§ Reading text:
-=-=-=-=-
Last weekend we had an incredible Issues and Organising conference. It's always amazing. It always bolsters us. It also was, this time, quite triggering.
This conference brought back a lot of memories I thought I'd worked through. The korero around the Violence in Schools workshop and the korero in our Women's Network caucus meeting about the new government policy allowing people to have ten days leave to sort out issues due to Domestic Violence.
While I mentioned the struggles, I feel like this part of the korero is extremely important and overwhelmingly critical to share. Because we all have 'stuff' going on in our personal lives and we too are learning from these things, every day.
During conference I had the pleasure to meet with a reporter from the Daily Post. We discussed my thoughts on our PPTA president Jack Boyle's opening address and also my experiences as a teacher.
It's these experiences that are being shared all around the motu right now. I'm humbled that people share my experiences and that there has been much discussion generated from those comments thus far.
Teaching is and always has been for me, an emotionally charged, intense and sometimes problematic profession. Part of this I guess is how deeply connected I become with my students, colleagues and our community. At my leaving speech at Heights, my HOD talked about how compassionate I was and that sometimes, it was to my detriment because of how some of my students treat me - and yet I will consistently advocate for them, no matter what. Because that's why I became a teacher - so that if the need arose, I could be that lone voice in the corner of someone fighting to survive even just one more day at kura.
Being a teacher isn't just teaching. My much more experienced colleagues will say that that's what teaching used to be. Just teaching.
I've never experienced that. Not once.
I have experienced sharing food from my lunchbox, on multiple occasions. I have experienced de-escalating dramatic situations between friends and ex-friends. I have experienced moments of complete and utter disbelief, shock and awe. I have experienced times when I didn't know how I could carry on. But I did.
At times it got so bad I burnt myself out. Because I was trying to be everything and all to everyone else, lift them up and support as much as I could. Yet there was nothing left for me. I had to re-find myself and remember that if I can't save myself first, there is no way I can save or help anyone else.
Self care became a real thing. A necessary thing. A survival technique.
It's the strategies I now share with my students too. Mindfulness, breathing, avoiding coldsores by eating bananas and getting enough sleep.
Sometimes it's me sitting in my classroom, sewing a student's broken leather shoe so that it will last the rest of the week before they can get new ones. Other times it's me in class talking with a group of students who need extra support, tutoring or just some timeout.
-=-=-=-=-
§ Problem: Could you pick up the post above about teaching and self-care and continue it from its final sentence?
-=-=-=-=-
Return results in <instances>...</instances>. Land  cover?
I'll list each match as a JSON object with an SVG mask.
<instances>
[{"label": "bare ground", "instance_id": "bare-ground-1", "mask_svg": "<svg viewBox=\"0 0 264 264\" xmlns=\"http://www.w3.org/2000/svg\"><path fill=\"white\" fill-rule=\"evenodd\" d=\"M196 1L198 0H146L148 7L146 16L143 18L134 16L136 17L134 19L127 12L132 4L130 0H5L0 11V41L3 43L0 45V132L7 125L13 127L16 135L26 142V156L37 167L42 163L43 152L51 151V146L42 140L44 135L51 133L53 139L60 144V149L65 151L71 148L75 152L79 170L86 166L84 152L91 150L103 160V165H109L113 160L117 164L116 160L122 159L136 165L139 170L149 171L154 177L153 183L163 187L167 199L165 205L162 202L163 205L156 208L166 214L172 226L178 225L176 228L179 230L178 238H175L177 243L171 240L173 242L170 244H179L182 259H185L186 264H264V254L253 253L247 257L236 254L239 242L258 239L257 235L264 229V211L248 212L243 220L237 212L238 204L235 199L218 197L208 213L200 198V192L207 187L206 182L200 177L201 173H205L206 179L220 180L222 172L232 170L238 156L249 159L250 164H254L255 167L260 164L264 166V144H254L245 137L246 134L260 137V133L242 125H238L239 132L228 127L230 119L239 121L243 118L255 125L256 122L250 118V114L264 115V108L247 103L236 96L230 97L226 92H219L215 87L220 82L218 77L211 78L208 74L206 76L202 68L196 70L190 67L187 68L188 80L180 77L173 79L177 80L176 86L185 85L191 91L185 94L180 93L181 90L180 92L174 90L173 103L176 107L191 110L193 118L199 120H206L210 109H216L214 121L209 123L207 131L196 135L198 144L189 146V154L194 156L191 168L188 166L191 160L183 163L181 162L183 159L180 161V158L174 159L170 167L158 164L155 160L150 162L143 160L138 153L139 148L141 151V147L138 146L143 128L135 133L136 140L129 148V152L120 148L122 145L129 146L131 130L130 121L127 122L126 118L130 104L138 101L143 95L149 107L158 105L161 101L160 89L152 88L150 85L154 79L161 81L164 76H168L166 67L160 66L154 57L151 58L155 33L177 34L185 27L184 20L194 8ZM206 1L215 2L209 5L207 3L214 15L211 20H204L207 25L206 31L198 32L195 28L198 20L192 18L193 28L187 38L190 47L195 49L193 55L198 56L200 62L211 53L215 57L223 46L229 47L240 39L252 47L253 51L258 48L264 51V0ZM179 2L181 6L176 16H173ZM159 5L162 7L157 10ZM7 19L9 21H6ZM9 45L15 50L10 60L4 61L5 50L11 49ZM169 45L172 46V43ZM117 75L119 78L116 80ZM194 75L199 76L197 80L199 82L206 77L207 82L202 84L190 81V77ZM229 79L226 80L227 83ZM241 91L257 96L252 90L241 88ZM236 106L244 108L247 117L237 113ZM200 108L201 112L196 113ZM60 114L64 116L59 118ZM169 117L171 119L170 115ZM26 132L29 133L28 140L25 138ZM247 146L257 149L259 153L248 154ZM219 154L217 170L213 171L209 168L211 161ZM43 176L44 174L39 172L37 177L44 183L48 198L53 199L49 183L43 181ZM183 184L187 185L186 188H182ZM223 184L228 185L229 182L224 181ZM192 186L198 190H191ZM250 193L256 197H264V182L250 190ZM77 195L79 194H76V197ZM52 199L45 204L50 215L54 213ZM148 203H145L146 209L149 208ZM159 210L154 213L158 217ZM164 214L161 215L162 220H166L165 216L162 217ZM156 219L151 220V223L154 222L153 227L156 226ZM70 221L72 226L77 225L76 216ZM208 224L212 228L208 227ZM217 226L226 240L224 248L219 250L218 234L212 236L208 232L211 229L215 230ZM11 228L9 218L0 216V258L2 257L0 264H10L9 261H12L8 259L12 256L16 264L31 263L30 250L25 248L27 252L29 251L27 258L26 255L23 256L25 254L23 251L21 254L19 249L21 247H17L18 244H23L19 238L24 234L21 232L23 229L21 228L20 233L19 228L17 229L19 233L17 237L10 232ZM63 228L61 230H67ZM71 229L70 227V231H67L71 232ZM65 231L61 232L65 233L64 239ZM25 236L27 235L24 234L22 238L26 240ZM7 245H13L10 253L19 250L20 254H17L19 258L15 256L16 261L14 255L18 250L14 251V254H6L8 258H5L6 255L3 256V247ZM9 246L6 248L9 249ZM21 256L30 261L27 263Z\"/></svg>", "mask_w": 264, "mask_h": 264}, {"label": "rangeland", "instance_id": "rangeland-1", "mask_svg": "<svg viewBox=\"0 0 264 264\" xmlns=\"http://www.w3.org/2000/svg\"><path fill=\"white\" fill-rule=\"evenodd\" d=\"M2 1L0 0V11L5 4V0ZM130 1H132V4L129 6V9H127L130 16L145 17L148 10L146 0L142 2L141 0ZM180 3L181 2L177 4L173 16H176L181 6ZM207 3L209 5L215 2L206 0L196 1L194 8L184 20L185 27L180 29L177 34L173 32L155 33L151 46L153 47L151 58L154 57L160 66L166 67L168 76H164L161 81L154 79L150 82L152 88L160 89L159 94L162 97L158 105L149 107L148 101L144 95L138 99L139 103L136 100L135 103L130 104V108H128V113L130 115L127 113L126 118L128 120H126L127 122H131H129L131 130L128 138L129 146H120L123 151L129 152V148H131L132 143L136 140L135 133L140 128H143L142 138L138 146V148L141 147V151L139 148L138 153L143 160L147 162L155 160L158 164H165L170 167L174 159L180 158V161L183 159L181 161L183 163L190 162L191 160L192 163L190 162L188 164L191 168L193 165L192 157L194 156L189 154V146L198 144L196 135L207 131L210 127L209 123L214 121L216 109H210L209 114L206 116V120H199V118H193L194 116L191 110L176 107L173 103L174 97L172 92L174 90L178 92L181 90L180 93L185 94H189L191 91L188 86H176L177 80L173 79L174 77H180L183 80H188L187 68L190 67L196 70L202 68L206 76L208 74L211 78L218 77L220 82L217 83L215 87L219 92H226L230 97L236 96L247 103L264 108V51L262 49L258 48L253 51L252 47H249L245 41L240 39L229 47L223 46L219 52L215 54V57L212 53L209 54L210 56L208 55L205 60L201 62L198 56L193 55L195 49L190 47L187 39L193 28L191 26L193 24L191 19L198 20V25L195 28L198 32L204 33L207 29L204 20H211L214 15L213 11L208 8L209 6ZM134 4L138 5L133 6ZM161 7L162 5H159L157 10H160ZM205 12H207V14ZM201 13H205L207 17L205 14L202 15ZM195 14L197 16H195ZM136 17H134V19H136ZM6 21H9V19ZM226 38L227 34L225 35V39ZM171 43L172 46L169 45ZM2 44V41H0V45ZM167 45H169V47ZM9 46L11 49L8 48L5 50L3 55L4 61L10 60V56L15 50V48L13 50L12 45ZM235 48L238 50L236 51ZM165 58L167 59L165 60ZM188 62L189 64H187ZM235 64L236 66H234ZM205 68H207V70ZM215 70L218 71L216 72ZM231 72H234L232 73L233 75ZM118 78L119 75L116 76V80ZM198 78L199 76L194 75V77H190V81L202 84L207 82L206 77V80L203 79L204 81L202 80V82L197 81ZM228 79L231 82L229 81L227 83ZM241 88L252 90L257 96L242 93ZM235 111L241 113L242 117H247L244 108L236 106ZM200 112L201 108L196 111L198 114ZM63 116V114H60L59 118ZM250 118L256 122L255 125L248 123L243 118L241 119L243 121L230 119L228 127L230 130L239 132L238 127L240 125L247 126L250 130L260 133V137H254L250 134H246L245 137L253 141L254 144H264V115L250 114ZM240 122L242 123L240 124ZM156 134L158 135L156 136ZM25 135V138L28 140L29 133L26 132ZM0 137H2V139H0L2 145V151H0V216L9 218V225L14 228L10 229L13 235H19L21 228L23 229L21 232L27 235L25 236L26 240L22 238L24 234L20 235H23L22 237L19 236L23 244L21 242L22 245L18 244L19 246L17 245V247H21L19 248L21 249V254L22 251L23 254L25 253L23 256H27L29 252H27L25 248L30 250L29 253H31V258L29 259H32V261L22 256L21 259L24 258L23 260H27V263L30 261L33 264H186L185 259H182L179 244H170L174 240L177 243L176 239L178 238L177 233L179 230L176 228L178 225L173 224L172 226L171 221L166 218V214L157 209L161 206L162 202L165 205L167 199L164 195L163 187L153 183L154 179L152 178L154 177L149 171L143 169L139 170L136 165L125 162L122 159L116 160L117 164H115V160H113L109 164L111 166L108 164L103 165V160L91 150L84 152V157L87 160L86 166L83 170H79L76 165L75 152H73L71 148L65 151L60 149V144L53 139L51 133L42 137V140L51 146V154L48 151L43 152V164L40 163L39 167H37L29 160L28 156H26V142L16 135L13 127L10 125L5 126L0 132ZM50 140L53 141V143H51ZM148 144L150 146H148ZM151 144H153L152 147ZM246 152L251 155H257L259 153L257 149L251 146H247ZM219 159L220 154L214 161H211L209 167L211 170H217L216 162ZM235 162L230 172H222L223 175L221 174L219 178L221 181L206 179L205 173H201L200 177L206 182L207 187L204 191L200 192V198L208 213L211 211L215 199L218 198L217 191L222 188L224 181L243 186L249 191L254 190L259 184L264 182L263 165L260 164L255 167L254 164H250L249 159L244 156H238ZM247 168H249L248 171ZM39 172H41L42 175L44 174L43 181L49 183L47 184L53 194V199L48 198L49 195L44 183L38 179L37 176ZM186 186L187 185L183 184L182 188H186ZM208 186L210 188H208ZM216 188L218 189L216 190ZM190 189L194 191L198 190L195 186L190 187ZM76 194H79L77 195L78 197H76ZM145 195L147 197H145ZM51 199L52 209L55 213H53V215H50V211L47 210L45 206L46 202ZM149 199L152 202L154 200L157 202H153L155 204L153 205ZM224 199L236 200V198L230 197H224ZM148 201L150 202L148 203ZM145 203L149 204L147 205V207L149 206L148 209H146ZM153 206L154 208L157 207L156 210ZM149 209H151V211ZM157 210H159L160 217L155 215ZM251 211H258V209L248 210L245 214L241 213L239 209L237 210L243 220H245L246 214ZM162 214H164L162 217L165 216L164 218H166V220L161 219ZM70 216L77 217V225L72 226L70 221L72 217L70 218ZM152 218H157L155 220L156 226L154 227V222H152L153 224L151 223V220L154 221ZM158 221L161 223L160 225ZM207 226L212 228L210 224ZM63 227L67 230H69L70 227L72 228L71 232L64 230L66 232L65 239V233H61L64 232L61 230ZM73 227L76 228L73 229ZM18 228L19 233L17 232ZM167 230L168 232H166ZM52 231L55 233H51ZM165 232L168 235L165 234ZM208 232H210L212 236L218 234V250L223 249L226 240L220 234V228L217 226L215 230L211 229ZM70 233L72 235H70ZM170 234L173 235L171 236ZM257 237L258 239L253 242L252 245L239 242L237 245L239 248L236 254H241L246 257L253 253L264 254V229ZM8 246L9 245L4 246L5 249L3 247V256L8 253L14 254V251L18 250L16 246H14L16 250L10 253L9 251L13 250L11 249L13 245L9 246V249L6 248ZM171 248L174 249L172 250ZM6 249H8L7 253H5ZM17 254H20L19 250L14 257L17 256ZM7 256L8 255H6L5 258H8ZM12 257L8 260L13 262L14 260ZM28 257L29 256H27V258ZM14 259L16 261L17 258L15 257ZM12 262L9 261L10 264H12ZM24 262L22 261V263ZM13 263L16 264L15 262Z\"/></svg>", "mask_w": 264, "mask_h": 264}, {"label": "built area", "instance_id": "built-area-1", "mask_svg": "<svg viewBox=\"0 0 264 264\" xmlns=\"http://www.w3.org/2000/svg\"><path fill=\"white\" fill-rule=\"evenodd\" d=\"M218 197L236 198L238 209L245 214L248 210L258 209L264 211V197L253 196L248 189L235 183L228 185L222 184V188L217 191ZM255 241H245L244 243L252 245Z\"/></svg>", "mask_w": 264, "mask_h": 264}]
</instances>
-=-=-=-=-
§ Exercise response:
Being a teacher is all this and more.
I chose to be a teacher. I choose to go to school every day. Because I love it.
But it's draining. And at times I honestly am drowning under the workload. I take on new roles and responsibilities to further develop my understanding. I have naps when I get home because I am so exhausted. But I do it. Again, and again. Because my students deserve the best of me. Because I know what it takes to be the best version of myself each day.
My students ask me when I knew I wanted to be a teacher. I was 12 years old. We'd just had a new foster child arrive at our house that year and I was fully and completely in love with her. She was nine days old when she arrived. We adopted her when she was three. She's now 18. For my sister's entire life, I've wanted to be a teacher. Because I taught her some of her first words. I helped her walk. I changed her nappies and fed her, bottled her despite her cleft palate.
I grew up knowing struggle. I grew up a kid who had to be resilient in the face of encroaching adversity. I knew that I had to be the best I could be, if only to get out of the small town that offered me no opportunities. I was the first to university. I have nearly paid off my student loan. I survived on $10 a week for food. And yet, I still wanted to be a teacher.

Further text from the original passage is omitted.